O arauto tomou o plural para identificar precocemente os muitos cercos que nos prendem: garimpos, mineradoras, desmatamentos, enchentes, mudanças catastróficas para as quais José Carlos chamou atenção. Não sei bem se duvidamos do colega ou se estivemos de braços atados nos últimos 25 anos, ou as duas coisas, pois tivemos momentos de aurora, mas, hoje, estamos na brenha que parece o fumeiro que exala nuvem densa de fumaça, quando o seringueiro cria as bolas de balata.

Esquecemos como nos livrar da fumaça, deixamos de lado os conhecimentos tradicionais, abandonamos nossos/as mestres/as?
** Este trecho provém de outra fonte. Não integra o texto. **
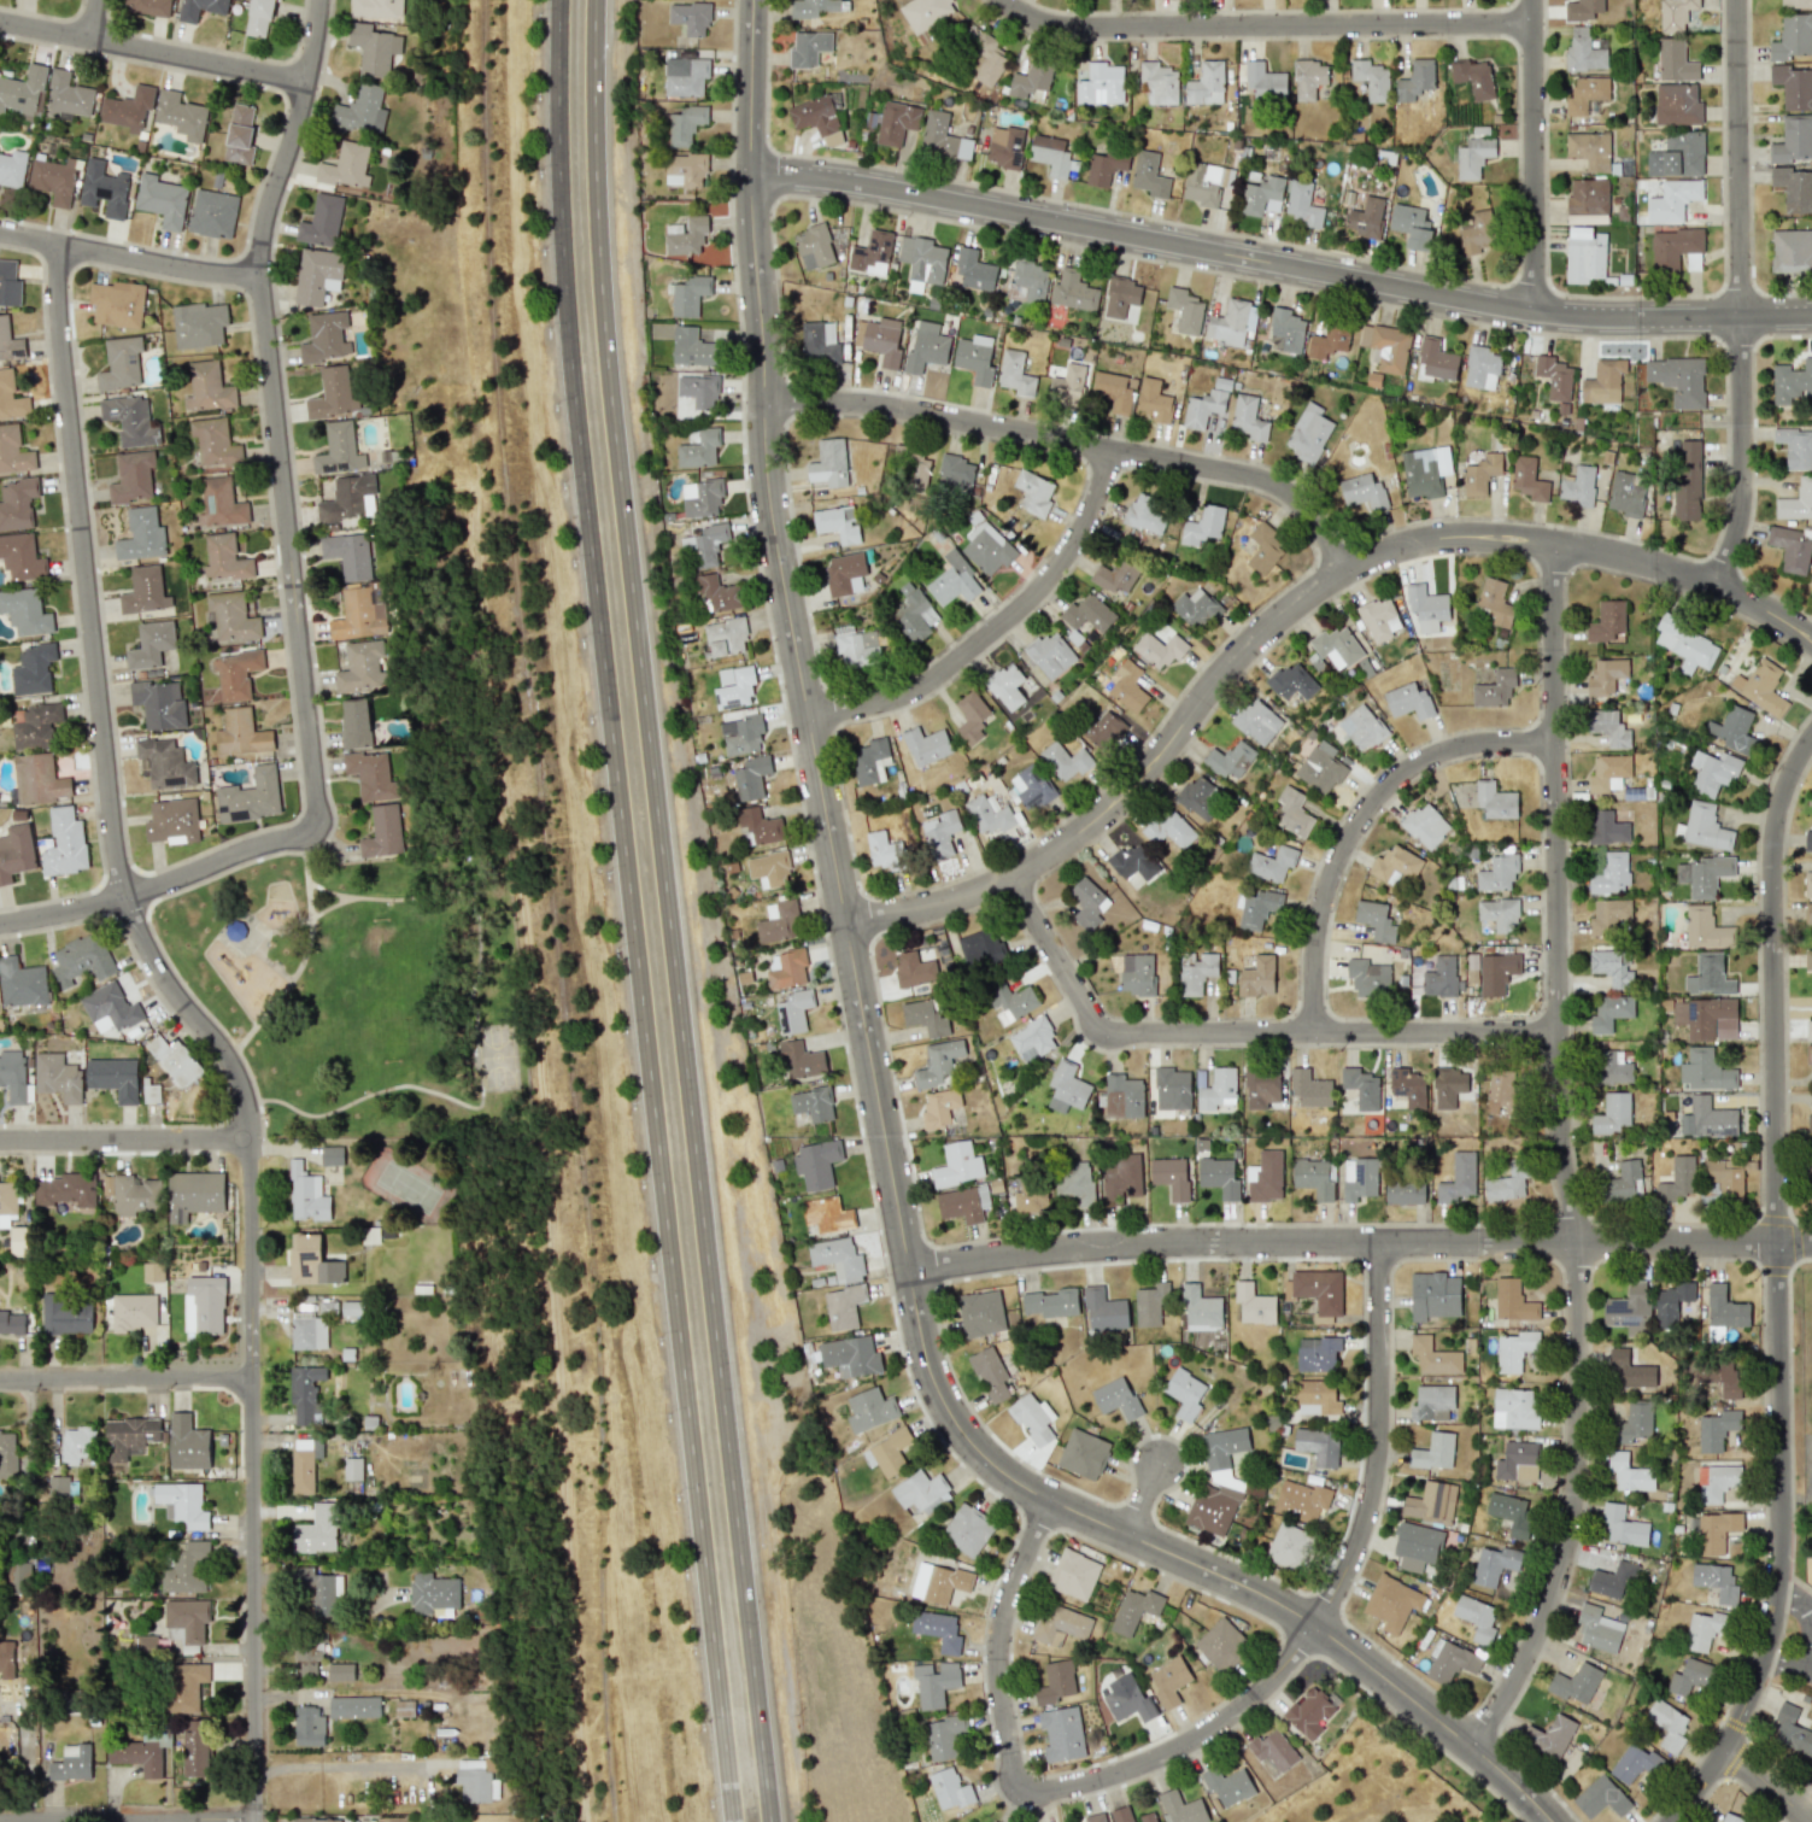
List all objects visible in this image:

Acho que não. José Carlos era bom professor e, agora, seguindo seu exemplo e dos muitos movimentos sociais perto dos quais se manteve até a passagem para uma nova dimensão, precisamos chamar, não apenas os nomes dos/as nossos/as combatentes, para se fazerem presentes, precisamos despertar como o brado “de presente” para acordar a todos/as os/as cidadãos/ãs que desejam mudar o Brasil e promover, em homenagem ao nosso colega, a aurora que valorize e respeite os Direitos Humanos que ele defendeu com denodo.

A primavera nos aguarda e, para bons/boas combatentes, não precisamos de muitas palavras. As que lembrei, ditas pelo nosso arauto, profeta ou simplesmente Zé Carlos, nos acordarão! E apesar dos ogros, o infinito iluminará nossas esperanças, assim como queria o meu amigo. Obrigada, Zé Carlos, por existir e se fazer presente, nos permitindo a amizade!

 Jane Felipe Beltrão – Professora titular da UFPA e pesquisadora do CNPq, mas me contento em ser amiga do arauto e poder gritar: “José Carlos Dias de Castro: presente!” E-mail: janebeltrao@gmail.com

Referência

Castro, José Carlos Dias de Castro. 1996. “Hidrelétrica, Natureza e Cidadania” In: Magalhães, Sonia Barbosa; Brito, Rosyan Caldas & Castro, Edna Ramos de. (orgs.) Belém: MPEG/UFPA/UNAMAZ, pp163-178.